WHAT TO WORK ON ▸
Report every line of the material that contains the string "County", each copied in full on its own line.

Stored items
§

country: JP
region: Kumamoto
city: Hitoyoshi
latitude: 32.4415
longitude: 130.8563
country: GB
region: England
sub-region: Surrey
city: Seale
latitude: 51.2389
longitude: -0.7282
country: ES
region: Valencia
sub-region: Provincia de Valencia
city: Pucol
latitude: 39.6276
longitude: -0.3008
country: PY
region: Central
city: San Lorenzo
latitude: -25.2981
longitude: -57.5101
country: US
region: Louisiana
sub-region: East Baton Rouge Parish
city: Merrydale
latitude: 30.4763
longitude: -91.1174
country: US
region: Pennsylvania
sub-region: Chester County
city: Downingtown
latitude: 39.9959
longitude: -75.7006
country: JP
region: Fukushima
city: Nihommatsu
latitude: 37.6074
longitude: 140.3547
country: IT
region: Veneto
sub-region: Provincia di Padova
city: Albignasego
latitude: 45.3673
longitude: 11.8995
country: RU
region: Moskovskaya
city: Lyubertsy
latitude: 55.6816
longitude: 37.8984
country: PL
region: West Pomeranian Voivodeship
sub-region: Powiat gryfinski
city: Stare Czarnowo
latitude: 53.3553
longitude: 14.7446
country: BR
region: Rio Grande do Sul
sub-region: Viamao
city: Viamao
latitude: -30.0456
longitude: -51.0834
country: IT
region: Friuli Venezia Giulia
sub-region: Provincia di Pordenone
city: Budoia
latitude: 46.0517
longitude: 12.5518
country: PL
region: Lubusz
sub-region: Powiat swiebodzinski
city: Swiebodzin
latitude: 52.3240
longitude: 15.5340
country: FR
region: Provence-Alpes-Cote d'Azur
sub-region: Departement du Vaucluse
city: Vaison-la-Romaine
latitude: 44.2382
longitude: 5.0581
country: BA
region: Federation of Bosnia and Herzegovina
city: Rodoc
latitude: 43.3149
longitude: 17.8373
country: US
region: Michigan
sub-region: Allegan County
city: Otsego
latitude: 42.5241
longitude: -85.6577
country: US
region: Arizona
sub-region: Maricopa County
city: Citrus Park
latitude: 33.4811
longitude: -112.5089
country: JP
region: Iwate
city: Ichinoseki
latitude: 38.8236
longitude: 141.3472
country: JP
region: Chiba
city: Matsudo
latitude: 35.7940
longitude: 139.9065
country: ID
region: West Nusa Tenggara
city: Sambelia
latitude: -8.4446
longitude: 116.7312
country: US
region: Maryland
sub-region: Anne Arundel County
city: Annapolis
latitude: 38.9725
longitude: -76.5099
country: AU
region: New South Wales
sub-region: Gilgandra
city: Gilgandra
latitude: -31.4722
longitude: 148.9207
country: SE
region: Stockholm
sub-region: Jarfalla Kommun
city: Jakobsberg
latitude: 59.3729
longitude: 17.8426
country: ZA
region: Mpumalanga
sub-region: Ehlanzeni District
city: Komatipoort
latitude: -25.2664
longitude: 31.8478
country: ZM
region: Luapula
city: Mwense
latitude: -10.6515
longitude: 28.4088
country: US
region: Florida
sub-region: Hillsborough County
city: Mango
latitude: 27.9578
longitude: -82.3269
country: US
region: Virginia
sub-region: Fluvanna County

§

RESPONSE FOR THIS EXERCISE ▸
sub-region: Chester County
sub-region: Allegan County
sub-region: Maricopa County
sub-region: Anne Arundel County
sub-region: Hillsborough County
sub-region: Fluvanna County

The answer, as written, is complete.